Winning at each of the region and district competitions was a surprise.

“That was shocking,” said Hensley. She didn’t think she’d win.

Both were very willing to share the questions they answered wrong during the interviews, and how they should have answered. The experience giving them valuable lessons along the way.

The students won’t head to the state level, like their middle and high school counterparts, but they are looking to continue experimenting and learning in the future.

They had no qualms about saying science isn’t actually their favorite subject. They hesitated for a moment. But Howerton encouraged them to be honest about their favorite subject, telling them it’s fine if they don’t say science.

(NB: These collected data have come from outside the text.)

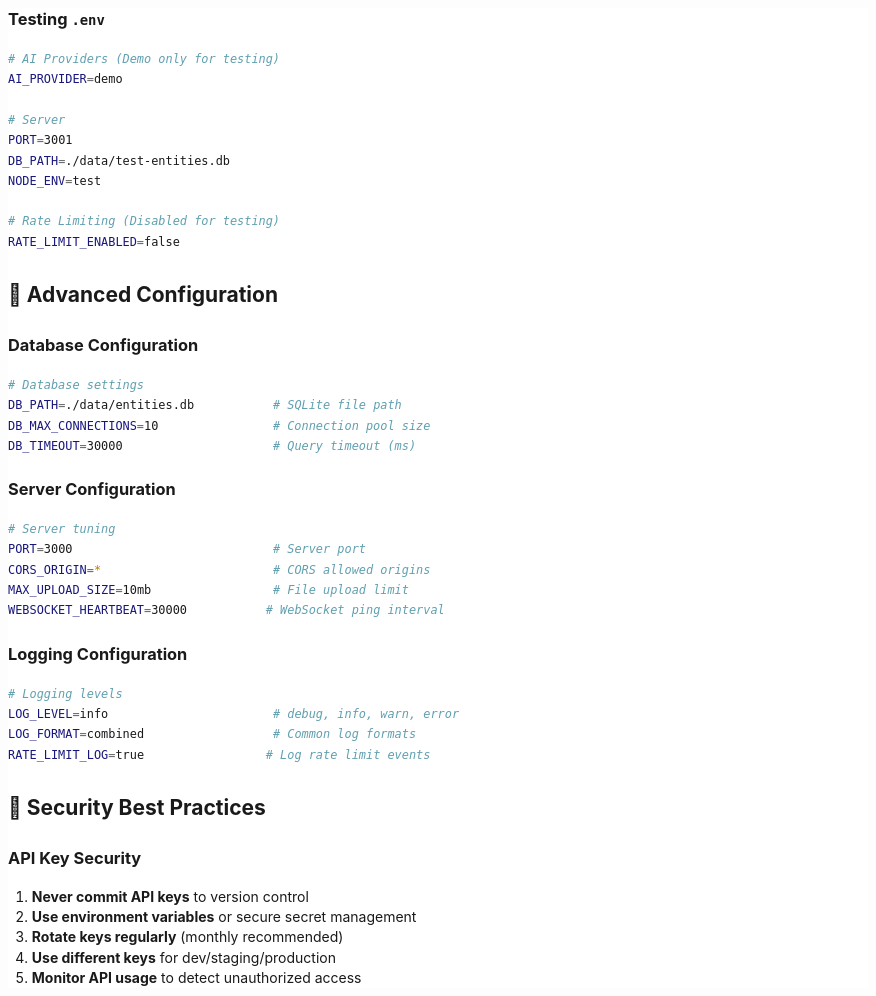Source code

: ### Testing `.env`
```bash
# AI Providers (Demo only for testing)
AI_PROVIDER=demo

# Server
PORT=3001
DB_PATH=./data/test-entities.db
NODE_ENV=test

# Rate Limiting (Disabled for testing)
RATE_LIMIT_ENABLED=false
```

## 🔧 Advanced Configuration

### Database Configuration

```bash
# Database settings
DB_PATH=./data/entities.db           # SQLite file path
DB_MAX_CONNECTIONS=10                # Connection pool size
DB_TIMEOUT=30000                     # Query timeout (ms)
```

### Server Configuration

```bash
# Server tuning
PORT=3000                            # Server port
CORS_ORIGIN=*                        # CORS allowed origins
MAX_UPLOAD_SIZE=10mb                 # File upload limit
WEBSOCKET_HEARTBEAT=30000           # WebSocket ping interval
```

### Logging Configuration

```bash
# Logging levels
LOG_LEVEL=info                       # debug, info, warn, error
LOG_FORMAT=combined                  # Common log formats
RATE_LIMIT_LOG=true                 # Log rate limit events
```

## 🚨 Security Best Practices

### API Key Security

1. **Never commit API keys** to version control
2. **Use environment variables** or secure secret management
3. **Rotate keys regularly** (monthly recommended)
4. **Use different keys** for dev/staging/production
5. **Monitor API usage** to detect unauthorized access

They immediately ranked their subjects from favorite to least favorite. For Bohanon, math is her favorite and Hensley loves reading. When asked about if they see how their favorite subjects are both important for science, they said yes.

Hensley was frank, “social studies is my weak link,” and Bohanon agreed that it was on the bottom of her list too. However, Howerton said despite that, the girls do very well in school and are great students.

Science was among the top three for each of them, second for Bohanon and for Hensley. Hensley has dreams of being a dancer and singer, but if not she’d like to explore more in the health sciences. She learned a lot about choosing healthy foods with her project.

Bohanon looks forward to trying the process with different seeds. She said she’ll be helping her dad with planting soon, so she’s ready to learn more. She doesn’t know what she’d like to be when she grows up. However, she knows she wants to learn more.

As for what they would tell third graders who will participate next year, Bohanon said, “have fun, try your best.”

She said they may ask questions that are above your level, but to just answer as best you can. Hensley said have fun and agreed with Howerton that effort matters.